Mr Griffin said the force has the only dedicated knife crime team outside of the Metropolitan Police and has reintroduced schools and early intervention officers to visit schools across the county to talk to young people about issues including knife crime.
He said: "We and our partners will do everything we can to reduce knife crime and this seven-day knife amnesty is yet another method of preventing knives from falling into the wrong hands.
"We want the process of handing them in to be as simple as possible so there will be no paperwork to fill in.

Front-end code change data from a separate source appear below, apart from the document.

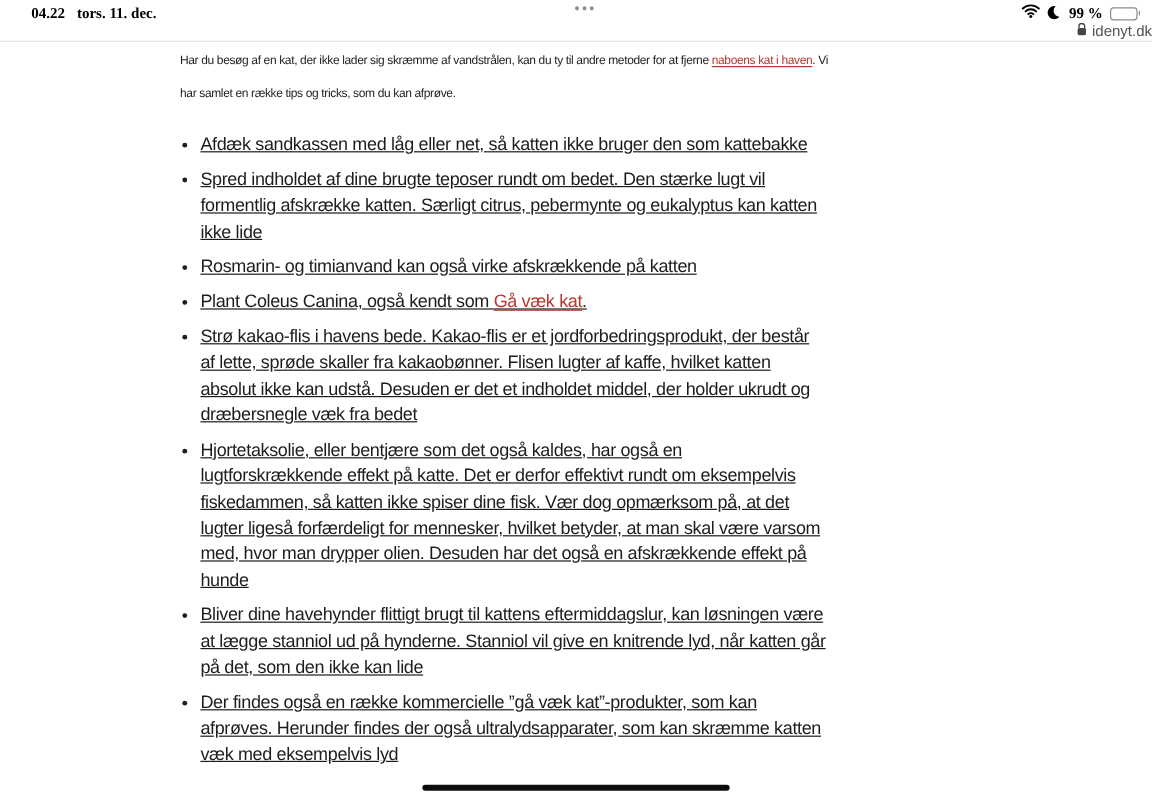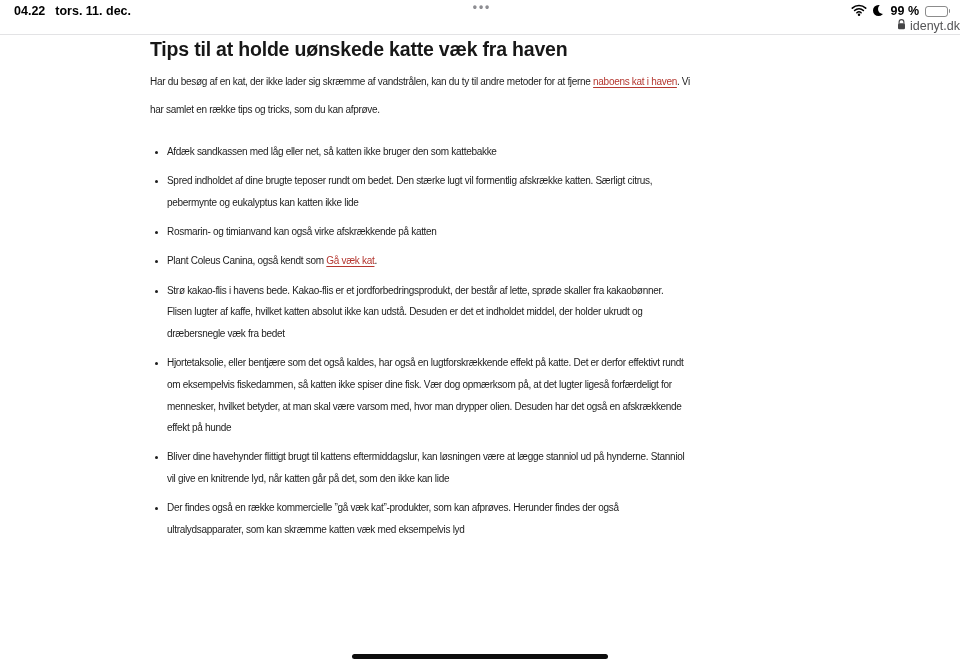"04.22" .status-bar { font-family: none -> Liberation Serif, serif; left: 4px -> 16px }
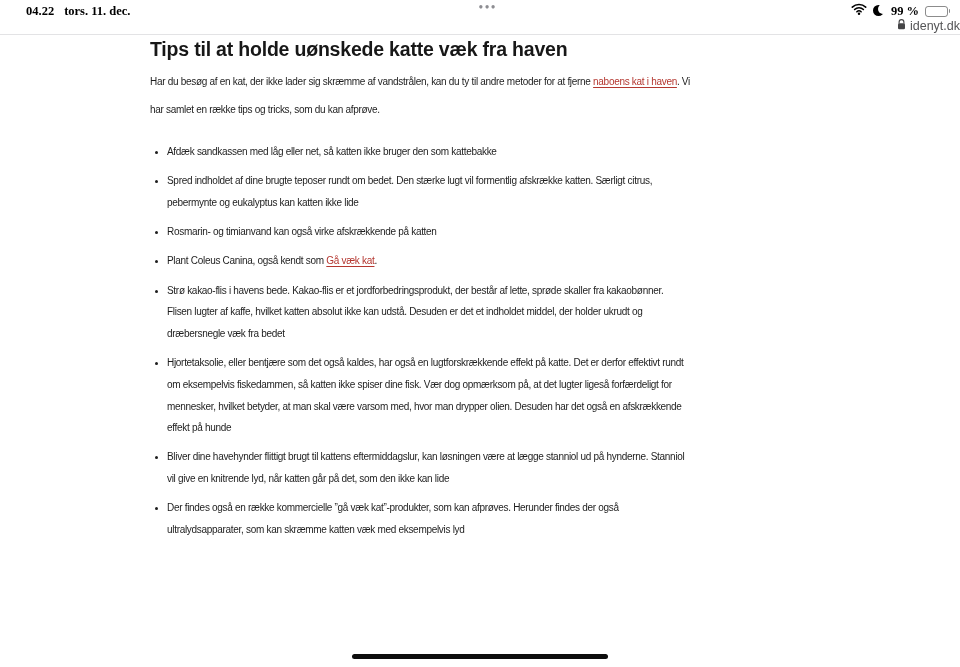"Tips til at holde uønskede" h1 { html: <h1>Tips til at holde uønskede katte væk fra haven</h1> -> none }
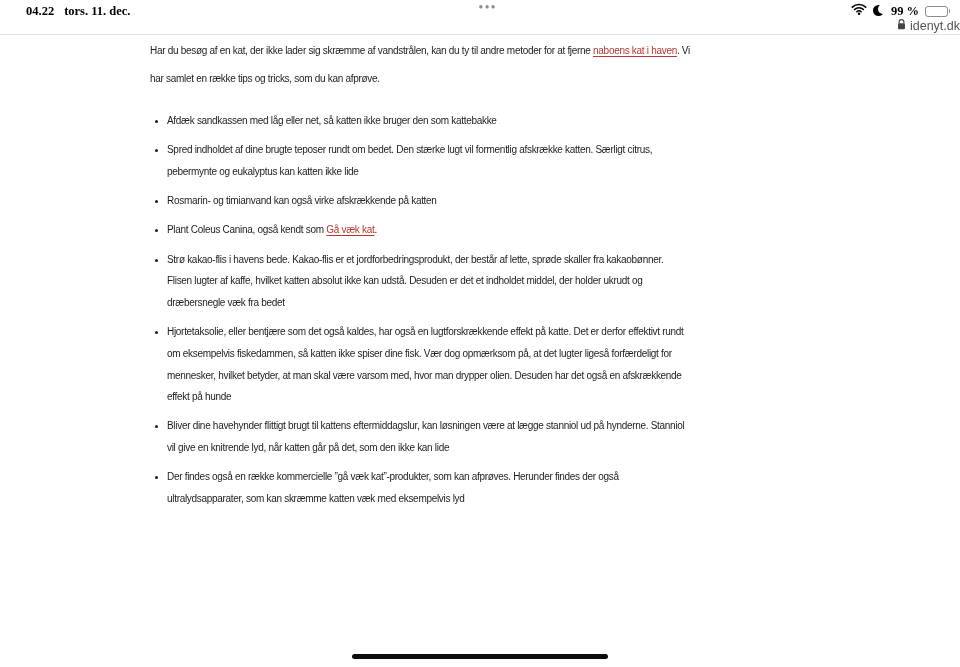"Afdæk sandkassen med låg eller" .tips-list li { font-size: 10px -> 15px; text-decoration: none -> underline }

People can simply drop them in the bins and leave, and we will collect them all up at the end of the week and destroy them."
Adam Brooks, Clinical Director for the East Midlands Major Trauma Centre, which is based at Queen’s Medical Centre, said: “All major cities across the country have all seen an increase in knife crime and Major Trauma Centres – including ours here in Nottingham – are equipped to deal with the aftermath.
“However, we need to think more about how we prevent knife crime in the first place and we are pleased to support this important campaign to help reduce the number of knife-related injuries in the city.”
The amnesty will also be supported by highlighting other ongoing work the force engages in throughout the year to tackle knife crime, such as area weapons sweeps.
People are asked to check the opening times at their local amnesty points before they visit. The participating stations and partner agency locations include Kirkby-in-Ashfield Partnership Hub; Mansfield police station; Retford police station; and Worksop police station.